**Prompt**. Repeat each entry in full, exactly.
Given data START
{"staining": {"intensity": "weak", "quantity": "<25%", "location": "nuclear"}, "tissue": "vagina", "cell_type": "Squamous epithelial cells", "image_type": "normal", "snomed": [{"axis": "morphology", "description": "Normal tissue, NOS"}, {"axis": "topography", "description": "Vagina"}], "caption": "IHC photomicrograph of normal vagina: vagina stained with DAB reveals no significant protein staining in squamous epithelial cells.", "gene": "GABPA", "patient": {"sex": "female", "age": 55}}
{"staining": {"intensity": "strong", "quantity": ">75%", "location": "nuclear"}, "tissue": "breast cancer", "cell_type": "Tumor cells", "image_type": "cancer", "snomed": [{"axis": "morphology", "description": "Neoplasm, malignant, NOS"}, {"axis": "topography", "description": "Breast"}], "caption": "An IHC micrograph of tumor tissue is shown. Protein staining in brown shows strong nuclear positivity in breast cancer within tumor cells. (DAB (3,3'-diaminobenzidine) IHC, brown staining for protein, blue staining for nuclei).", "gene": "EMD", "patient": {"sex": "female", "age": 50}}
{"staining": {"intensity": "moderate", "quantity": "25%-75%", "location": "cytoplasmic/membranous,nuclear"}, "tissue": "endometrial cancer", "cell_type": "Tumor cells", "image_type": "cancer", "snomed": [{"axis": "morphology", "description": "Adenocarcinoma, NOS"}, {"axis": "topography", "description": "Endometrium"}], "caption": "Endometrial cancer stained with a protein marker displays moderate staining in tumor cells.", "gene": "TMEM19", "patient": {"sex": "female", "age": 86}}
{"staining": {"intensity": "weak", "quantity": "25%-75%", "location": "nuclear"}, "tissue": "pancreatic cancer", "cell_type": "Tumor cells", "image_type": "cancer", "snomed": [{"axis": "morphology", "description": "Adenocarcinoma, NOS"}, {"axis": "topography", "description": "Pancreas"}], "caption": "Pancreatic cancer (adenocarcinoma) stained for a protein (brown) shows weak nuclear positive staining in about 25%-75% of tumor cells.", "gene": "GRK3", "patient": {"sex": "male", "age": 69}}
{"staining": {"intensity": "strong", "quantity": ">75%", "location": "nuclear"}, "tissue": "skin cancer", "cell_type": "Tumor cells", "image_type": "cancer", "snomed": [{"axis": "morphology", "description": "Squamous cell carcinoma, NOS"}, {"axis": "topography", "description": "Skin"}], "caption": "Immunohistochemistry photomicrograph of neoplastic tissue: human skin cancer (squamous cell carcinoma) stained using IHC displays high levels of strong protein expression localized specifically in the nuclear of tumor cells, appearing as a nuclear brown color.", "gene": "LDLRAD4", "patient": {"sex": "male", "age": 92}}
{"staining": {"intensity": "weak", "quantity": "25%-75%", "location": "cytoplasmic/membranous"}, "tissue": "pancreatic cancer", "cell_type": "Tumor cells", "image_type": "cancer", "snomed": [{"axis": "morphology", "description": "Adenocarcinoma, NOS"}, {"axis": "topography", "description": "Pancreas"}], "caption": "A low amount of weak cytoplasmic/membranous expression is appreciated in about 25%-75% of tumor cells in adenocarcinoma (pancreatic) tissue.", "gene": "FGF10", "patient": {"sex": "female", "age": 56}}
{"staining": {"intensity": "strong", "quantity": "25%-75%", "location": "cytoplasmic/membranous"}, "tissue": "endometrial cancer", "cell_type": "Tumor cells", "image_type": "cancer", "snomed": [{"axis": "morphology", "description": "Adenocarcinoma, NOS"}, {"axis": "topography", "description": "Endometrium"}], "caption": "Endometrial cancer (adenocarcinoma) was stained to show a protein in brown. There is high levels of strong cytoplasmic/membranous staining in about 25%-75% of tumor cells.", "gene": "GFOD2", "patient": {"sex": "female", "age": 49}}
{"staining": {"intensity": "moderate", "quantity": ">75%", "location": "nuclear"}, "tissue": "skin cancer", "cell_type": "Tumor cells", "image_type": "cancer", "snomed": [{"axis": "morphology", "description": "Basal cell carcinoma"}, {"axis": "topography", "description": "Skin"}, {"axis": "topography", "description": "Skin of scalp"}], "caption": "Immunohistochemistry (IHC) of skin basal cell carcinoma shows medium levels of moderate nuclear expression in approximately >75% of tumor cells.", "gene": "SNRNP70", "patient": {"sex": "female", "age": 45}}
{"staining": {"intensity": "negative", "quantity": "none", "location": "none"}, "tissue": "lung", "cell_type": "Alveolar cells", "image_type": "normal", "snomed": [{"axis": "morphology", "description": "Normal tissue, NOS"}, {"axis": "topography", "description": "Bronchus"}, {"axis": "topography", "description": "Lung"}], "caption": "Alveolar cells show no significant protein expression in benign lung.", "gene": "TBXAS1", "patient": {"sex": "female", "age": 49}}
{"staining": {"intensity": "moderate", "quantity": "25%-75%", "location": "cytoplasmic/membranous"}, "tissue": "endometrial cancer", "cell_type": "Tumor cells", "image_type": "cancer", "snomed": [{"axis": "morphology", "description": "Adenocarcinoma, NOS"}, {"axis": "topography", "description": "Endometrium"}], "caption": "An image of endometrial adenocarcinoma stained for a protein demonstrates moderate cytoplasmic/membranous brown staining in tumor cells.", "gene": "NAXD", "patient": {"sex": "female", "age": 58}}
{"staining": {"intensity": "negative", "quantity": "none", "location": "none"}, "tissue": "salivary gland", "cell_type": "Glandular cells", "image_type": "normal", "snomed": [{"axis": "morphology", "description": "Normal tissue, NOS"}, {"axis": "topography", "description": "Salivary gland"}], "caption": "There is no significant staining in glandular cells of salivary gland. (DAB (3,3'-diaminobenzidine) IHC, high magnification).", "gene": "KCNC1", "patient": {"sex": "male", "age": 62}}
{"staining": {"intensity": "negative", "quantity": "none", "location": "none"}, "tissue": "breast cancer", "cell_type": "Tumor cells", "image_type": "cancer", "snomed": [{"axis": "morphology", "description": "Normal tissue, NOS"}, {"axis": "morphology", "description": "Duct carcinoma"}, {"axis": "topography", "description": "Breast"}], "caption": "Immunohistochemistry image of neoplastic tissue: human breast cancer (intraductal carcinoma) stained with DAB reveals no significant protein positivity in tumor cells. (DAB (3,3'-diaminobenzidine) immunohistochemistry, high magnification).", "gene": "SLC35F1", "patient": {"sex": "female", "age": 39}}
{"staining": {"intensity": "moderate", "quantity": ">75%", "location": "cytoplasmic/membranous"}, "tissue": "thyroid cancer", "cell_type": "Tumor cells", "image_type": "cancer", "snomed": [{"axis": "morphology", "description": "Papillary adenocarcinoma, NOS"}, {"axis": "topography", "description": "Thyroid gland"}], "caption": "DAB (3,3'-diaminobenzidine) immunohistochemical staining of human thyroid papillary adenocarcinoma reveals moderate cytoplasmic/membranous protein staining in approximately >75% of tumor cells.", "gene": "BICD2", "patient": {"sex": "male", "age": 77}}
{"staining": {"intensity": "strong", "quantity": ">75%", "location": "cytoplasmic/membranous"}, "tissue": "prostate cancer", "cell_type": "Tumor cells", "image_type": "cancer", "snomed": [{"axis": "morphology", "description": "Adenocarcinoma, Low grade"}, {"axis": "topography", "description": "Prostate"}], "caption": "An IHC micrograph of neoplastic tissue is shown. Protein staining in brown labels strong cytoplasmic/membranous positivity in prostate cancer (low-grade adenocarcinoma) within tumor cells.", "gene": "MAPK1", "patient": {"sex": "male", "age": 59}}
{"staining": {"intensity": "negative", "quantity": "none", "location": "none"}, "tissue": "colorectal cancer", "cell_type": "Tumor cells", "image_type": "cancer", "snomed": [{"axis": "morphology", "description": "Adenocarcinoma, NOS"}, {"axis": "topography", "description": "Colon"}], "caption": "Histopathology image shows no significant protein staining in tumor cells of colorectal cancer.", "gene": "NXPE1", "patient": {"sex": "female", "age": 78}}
Given data END
**Answer section**.
{"staining": {"intensity": "weak", "quantity": "<25%", "location": "nuclear"}, "tissue": "vagina", "cell_type": "Squamous epithelial cells", "image_type": "normal", "snomed": [{"axis": "morphology", "description": "Normal tissue, NOS"}, {"axis": "topography", "description": "Vagina"}], "caption": "IHC photomicrograph of normal vagina: vagina stained with DAB reveals no significant protein staining in squamous epithelial cells.", "gene": "GABPA", "patient": {"sex": "female", "age": 55}}
{"staining": {"intensity": "strong", "quantity": ">75%", "location": "nuclear"}, "tissue": "breast cancer", "cell_type": "Tumor cells", "image_type": "cancer", "snomed": [{"axis": "morphology", "description": "Neoplasm, malignant, NOS"}, {"axis": "topography", "description": "Breast"}], "caption": "An IHC micrograph of tumor tissue is shown. Protein staining in brown shows strong nuclear positivity in breast cancer within tumor cells. (DAB (3,3'-diaminobenzidine) IHC, brown staining for protein, blue staining for nuclei).", "gene": "EMD", "patient": {"sex": "female", "age": 50}}
{"staining": {"intensity": "moderate", "quantity": "25%-75%", "location": "cytoplasmic/membranous,nuclear"}, "tissue": "endometrial cancer", "cell_type": "Tumor cells", "image_type": "cancer", "snomed": [{"axis": "morphology", "description": "Adenocarcinoma, NOS"}, {"axis": "topography", "description": "Endometrium"}], "caption": "Endometrial cancer stained with a protein marker displays moderate staining in tumor cells.", "gene": "TMEM19", "patient": {"sex": "female", "age": 86}}
{"staining": {"intensity": "weak", "quantity": "25%-75%", "location": "nuclear"}, "tissue": "pancreatic cancer", "cell_type": "Tumor cells", "image_type": "cancer", "snomed": [{"axis": "morphology", "description": "Adenocarcinoma, NOS"}, {"axis": "topography", "description": "Pancreas"}], "caption": "Pancreatic cancer (adenocarcinoma) stained for a protein (brown) shows weak nuclear positive staining in about 25%-75% of tumor cells.", "gene": "GRK3", "patient": {"sex": "male", "age": 69}}
{"staining": {"intensity": "strong", "quantity": ">75%", "location": "nuclear"}, "tissue": "skin cancer", "cell_type": "Tumor cells", "image_type": "cancer", "snomed": [{"axis": "morphology", "description": "Squamous cell carcinoma, NOS"}, {"axis": "topography", "description": "Skin"}], "caption": "Immunohistochemistry photomicrograph of neoplastic tissue: human skin cancer (squamous cell carcinoma) stained using IHC displays high levels of strong protein expression localized specifically in the nuclear of tumor cells, appearing as a nuclear brown color.", "gene": "LDLRAD4", "patient": {"sex": "male", "age": 92}}
{"staining": {"intensity": "weak", "quantity": "25%-75%", "location": "cytoplasmic/membranous"}, "tissue": "pancreatic cancer", "cell_type": "Tumor cells", "image_type": "cancer", "snomed": [{"axis": "morphology", "description": "Adenocarcinoma, NOS"}, {"axis": "topography", "description": "Pancreas"}], "caption": "A low amount of weak cytoplasmic/membranous expression is appreciated in about 25%-75% of tumor cells in adenocarcinoma (pancreatic) tissue.", "gene": "FGF10", "patient": {"sex": "female", "age": 56}}
{"staining": {"intensity": "strong", "quantity": "25%-75%", "location": "cytoplasmic/membranous"}, "tissue": "endometrial cancer", "cell_type": "Tumor cells", "image_type": "cancer", "snomed": [{"axis": "morphology", "description": "Adenocarcinoma, NOS"}, {"axis": "topography", "description": "Endometrium"}], "caption": "Endometrial cancer (adenocarcinoma) was stained to show a protein in brown. There is high levels of strong cytoplasmic/membranous staining in about 25%-75% of tumor cells.", "gene": "GFOD2", "patient": {"sex": "female", "age": 49}}
{"staining": {"intensity": "moderate", "quantity": ">75%", "location": "nuclear"}, "tissue": "skin cancer", "cell_type": "Tumor cells", "image_type": "cancer", "snomed": [{"axis": "morphology", "description": "Basal cell carcinoma"}, {"axis": "topography", "description": "Skin"}, {"axis": "topography", "description": "Skin of scalp"}], "caption": "Immunohistochemistry (IHC) of skin basal cell carcinoma shows medium levels of moderate nuclear expression in approximately >75% of tumor cells.", "gene": "SNRNP70", "patient": {"sex": "female", "age": 45}}
{"staining": {"intensity": "negative", "quantity": "none", "location": "none"}, "tissue": "lung", "cell_type": "Alveolar cells", "image_type": "normal", "snomed": [{"axis": "morphology", "description": "Normal tissue, NOS"}, {"axis": "topography", "description": "Bronchus"}, {"axis": "topography", "description": "Lung"}], "caption": "Alveolar cells show no significant protein expression in benign lung.", "gene": "TBXAS1", "patient": {"sex": "female", "age": 49}}
{"staining": {"intensity": "moderate", "quantity": "25%-75%", "location": "cytoplasmic/membranous"}, "tissue": "endometrial cancer", "cell_type": "Tumor cells", "image_type": "cancer", "snomed": [{"axis": "morphology", "description": "Adenocarcinoma, NOS"}, {"axis": "topography", "description": "Endometrium"}], "caption": "An image of endometrial adenocarcinoma stained for a protein demonstrates moderate cytoplasmic/membranous brown staining in tumor cells.", "gene": "NAXD", "patient": {"sex": "female", "age": 58}}
{"staining": {"intensity": "negative", "quantity": "none", "location": "none"}, "tissue": "salivary gland", "cell_type": "Glandular cells", "image_type": "normal", "snomed": [{"axis": "morphology", "description": "Normal tissue, NOS"}, {"axis": "topography", "description": "Salivary gland"}], "caption": "There is no significant staining in glandular cells of salivary gland. (DAB (3,3'-diaminobenzidine) IHC, high magnification).", "gene": "KCNC1", "patient": {"sex": "male", "age": 62}}
{"staining": {"intensity": "negative", "quantity": "none", "location": "none"}, "tissue": "breast cancer", "cell_type": "Tumor cells", "image_type": "cancer", "snomed": [{"axis": "morphology", "description": "Normal tissue, NOS"}, {"axis": "morphology", "description": "Duct carcinoma"}, {"axis": "topography", "description": "Breast"}], "caption": "Immunohistochemistry image of neoplastic tissue: human breast cancer (intraductal carcinoma) stained with DAB reveals no significant protein positivity in tumor cells. (DAB (3,3'-diaminobenzidine) immunohistochemistry, high magnification).", "gene": "SLC35F1", "patient": {"sex": "female", "age": 39}}
{"staining": {"intensity": "moderate", "quantity": ">75%", "location": "cytoplasmic/membranous"}, "tissue": "thyroid cancer", "cell_type": "Tumor cells", "image_type": "cancer", "snomed": [{"axis": "morphology", "description": "Papillary adenocarcinoma, NOS"}, {"axis": "topography", "description": "Thyroid gland"}], "caption": "DAB (3,3'-diaminobenzidine) immunohistochemical staining of human thyroid papillary adenocarcinoma reveals moderate cytoplasmic/membranous protein staining in approximately >75% of tumor cells.", "gene": "BICD2", "patient": {"sex": "male", "age": 77}}
{"staining": {"intensity": "strong", "quantity": ">75%", "location": "cytoplasmic/membranous"}, "tissue": "prostate cancer", "cell_type": "Tumor cells", "image_type": "cancer", "snomed": [{"axis": "morphology", "description": "Adenocarcinoma, Low grade"}, {"axis": "topography", "description": "Prostate"}], "caption": "An IHC micrograph of neoplastic tissue is shown. Protein staining in brown labels strong cytoplasmic/membranous positivity in prostate cancer (low-grade adenocarcinoma) within tumor cells.", "gene": "MAPK1", "patient": {"sex": "male", "age": 59}}
{"staining": {"intensity": "negative", "quantity": "none", "location": "none"}, "tissue": "colorectal cancer", "cell_type": "Tumor cells", "image_type": "cancer", "snomed": [{"axis": "morphology", "description": "Adenocarcinoma, NOS"}, {"axis": "topography", "description": "Colon"}], "caption": "Histopathology image shows no significant protein staining in tumor cells of colorectal cancer.", "gene": "NXPE1", "patient": {"sex": "female", "age": 78}}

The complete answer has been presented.